Cresci num período em que só havia um canal de televisão - a actual RTP1.
À Quinta-feira, havia tourada. Todas as quintas-feiras, a partir das 21 horas, durante a época tauromáquica, havia touradas na televisão, normalmente transmitidas a partir da Praça de Touros do Campo Pequeno.
Vi dezenas de touradas, porque nesse dia, a essa hora, não havia mais nada para ver na televisão. Também vi algumas ao vivo porque vivia perto do Campo Pequeno.
Nunca me tornei um aficionado, mas habituei-me a gostar de touradas. A pega de caras é o momento da tourada que eu mais aprecio.
Hoje, que as touradas estão sob ameaça, eu tornei-me um acérrimo defensor da tourada, mesmo se há muitos anos não entro numa praça de touros e, agora, elas raramente se vêem na televisão. É que, com o tempo, tenho vindo a descobrir os múltiplos significados culturais que a tourada encerra.

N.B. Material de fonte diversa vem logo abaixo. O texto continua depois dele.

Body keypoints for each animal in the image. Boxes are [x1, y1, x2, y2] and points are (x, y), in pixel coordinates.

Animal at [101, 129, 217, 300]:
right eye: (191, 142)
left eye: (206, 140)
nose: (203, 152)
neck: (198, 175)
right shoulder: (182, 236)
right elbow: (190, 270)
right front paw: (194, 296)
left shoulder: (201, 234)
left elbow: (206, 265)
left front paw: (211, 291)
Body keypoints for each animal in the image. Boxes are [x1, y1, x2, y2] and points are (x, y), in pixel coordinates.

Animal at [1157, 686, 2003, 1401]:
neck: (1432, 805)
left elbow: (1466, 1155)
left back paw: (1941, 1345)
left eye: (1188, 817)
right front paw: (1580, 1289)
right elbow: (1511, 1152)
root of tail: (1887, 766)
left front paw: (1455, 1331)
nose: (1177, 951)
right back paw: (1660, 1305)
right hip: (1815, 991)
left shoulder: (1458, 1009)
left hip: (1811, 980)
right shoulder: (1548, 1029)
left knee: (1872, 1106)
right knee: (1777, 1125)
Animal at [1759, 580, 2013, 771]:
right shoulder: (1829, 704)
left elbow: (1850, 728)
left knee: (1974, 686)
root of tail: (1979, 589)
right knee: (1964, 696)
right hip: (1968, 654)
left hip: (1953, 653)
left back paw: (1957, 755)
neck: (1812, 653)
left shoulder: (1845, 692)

Aquele momento em que o forcado enfrenta o touro é, aos meus olhos, o momento de maior significado da tourada (cf. aqui). É o confronto entre o homem e a besta cada um munido somente com as armas que a natureza lhe deu. O forcado pode morrer, o touro nunca morre na pega.
A desproporção de forças é considerável e toda a vantagem está do lado da besta. As vantagens do forcado são ocultas e subtis - a coragem, a concentração, a inteligência. Mas a mais importante de todas é mesmo a mais íntima.

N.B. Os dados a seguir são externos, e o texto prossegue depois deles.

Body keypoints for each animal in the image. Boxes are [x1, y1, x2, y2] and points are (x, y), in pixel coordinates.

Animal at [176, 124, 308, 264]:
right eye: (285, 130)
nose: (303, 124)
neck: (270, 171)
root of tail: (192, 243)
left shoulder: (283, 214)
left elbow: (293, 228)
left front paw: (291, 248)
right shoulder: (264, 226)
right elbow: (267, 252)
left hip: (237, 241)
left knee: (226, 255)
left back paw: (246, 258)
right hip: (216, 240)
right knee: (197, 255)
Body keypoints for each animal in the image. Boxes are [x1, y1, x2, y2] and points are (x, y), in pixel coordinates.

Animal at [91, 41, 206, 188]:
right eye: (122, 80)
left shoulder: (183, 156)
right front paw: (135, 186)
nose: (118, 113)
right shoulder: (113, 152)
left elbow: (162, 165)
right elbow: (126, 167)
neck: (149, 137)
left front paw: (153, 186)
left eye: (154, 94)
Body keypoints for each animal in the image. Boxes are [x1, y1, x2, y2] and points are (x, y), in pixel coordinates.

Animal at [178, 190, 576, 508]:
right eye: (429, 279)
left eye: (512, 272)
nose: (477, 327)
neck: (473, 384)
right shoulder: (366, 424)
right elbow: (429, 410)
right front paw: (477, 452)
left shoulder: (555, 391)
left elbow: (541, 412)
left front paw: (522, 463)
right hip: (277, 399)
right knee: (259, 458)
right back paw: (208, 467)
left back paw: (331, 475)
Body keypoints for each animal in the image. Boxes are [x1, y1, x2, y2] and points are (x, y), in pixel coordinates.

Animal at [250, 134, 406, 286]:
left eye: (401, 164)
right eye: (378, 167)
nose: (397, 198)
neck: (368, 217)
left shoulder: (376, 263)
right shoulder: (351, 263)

O forcado sabe que pode morrer ali, uma questão que ao touro nunca se põe. E, não obstante, arrisca a vida diante do touro. Parece uma irracionalidade e é por isso, talvez, que as touradas têm hoje tantos adversários.
Mas, então, porquê esse risco, na aparência tão absolutamente irracional?
Porque o forcado sabe uma coisa que o touro não sabe nem nunca saberá. Que a vida não lhe pertence. Que quem lhe deu a vida também lha pode tirar a todo o momento. E isso tanto pode acontecer a enfrentar o touro na arena como a atravessar a rua depois de uma noite de glória.
1 comentário:
Presumo que não acredita então na teoria das probabilidades no momento da morte pois somente Deus escolhe tirar a vida? É que dessa forma a probabilidade de alguém morrer a jogar roleta russa ou a dormir em casa seria a mesma... Sei que o PA disse que Deus está nos acasos, mas até os acasos seguem a teoria das probabilidades havendo acasos mais raros do que outros! É melhor por isso não facilitar então a decisão de Deus nos levar a vida não acha?